Six questions landlords ask once they see the comparison.

Which U.S. jurisdiction has the lowest 2026 rent-control cap?

Among the six RentCeiling covers, NYC at 2.75% (RGB Order #57, 1-year lease) has the lowest standard cap. DC's elderly/disability tier is 2.1%. Los Angeles RSO's projected 2026–27 cap (from July 1) is 2.8%. Saint Paul's standard is 3%. CA (8.8%) and OR (9.5%) are highest because they are CPI-indexed statewide caps, not negotiated.

Which jurisdictions cap increases by the calendar year vs. fiscal year?

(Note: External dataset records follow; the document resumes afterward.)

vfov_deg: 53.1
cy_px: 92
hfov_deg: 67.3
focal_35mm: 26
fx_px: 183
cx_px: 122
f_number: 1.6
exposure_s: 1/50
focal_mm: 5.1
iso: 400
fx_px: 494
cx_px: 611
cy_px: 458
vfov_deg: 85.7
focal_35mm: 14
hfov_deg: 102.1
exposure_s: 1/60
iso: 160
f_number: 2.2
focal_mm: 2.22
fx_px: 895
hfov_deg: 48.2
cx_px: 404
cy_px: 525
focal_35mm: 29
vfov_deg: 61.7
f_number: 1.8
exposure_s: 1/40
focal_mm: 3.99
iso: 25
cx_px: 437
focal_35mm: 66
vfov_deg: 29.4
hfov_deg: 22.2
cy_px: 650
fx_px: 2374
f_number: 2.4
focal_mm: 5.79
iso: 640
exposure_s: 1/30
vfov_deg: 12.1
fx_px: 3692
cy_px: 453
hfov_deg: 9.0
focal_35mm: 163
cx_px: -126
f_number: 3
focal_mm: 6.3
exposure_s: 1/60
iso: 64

Calendar year-ish: CA (Aug 1), OR (Sep 30), NYC (Oct 1). Fiscal-year-ish: DC (May 1 Rental Year), LA RSO (July 1 RSO year). Statutory-fixed (no reset): Saint Paul Chapter 193A. When planning a notice across jurisdictions, always confirm which side of the reset date your effective-date lands on.

Where is the overcharge penalty most severe?

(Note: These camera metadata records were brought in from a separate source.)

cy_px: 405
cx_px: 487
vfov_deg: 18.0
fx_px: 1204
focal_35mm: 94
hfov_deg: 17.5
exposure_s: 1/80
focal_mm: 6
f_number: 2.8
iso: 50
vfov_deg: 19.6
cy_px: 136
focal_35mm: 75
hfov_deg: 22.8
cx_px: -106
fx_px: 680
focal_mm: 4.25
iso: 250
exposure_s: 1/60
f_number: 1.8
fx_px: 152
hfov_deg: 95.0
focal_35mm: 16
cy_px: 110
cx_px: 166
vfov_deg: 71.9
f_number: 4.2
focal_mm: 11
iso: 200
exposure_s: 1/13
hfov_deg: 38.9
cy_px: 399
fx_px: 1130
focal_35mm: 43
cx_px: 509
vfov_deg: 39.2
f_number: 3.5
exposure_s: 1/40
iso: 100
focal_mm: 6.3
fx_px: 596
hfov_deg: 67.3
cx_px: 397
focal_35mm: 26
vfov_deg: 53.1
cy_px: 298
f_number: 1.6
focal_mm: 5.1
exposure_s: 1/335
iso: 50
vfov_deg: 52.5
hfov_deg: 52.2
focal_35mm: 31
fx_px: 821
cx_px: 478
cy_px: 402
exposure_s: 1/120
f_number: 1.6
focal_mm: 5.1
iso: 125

Treble damages are available in all five statute-driven jurisdictions (CA, LA RSO, DC, NYC, and — via three-months'-rent-plus-fees — OR). Saint Paul adds rental-license revocation, which is operationally the worst because it forecloses future rentals, not just the current overcharge refund. Assume treble-damage exposure in all six and plan accordingly.

Which jurisdictions allow banking of unused rent-increase capacity?

Only Oregon allows explicit banking (ORS §90.323(5), one-year carryover). California AB 1482 disallows banking statewide, though San Francisco's local ordinance permits limited banking. NYC, DC, LA RSO, and Saint Paul all disallow banking — the cap is a per-12-month-period ceiling, and unused room is forfeited at year-end.

Do these caps apply to single-family rentals?

CA AB 1482 exempts SFRs only if the landlord is a natural person AND has served the exemption notice. OR SB 611 applies to all residential units. NYC RSL applies only to 6+ unit pre-1974 buildings (plus 421-a). DC exempts owner-occupied 1–4 unit buildings and any building first occupied after Dec 31, 1975. LA RSO exempts detached SFRs and condos. Saint Paul exempts post-2004 buildings and owner-occupied 1–4 unit buildings. "SFR" does not automatically mean "exempt."

What happens when a state cap conflicts with a city's local override?

The tenant gets the stricter (lower) cap. Cal. Civ. Code §1947.12(b)(1)(B) explicitly carves out local ordinances that are stricter than AB 1482. In Los Angeles, LAMC §151 (3% / 2.8%) binds over AB 1482's 8.8% for RSO-covered units. OR SB 611 is statewide-only — Oregon cities are preempted from going stricter. NYC is the only RSL-covered part of New York State.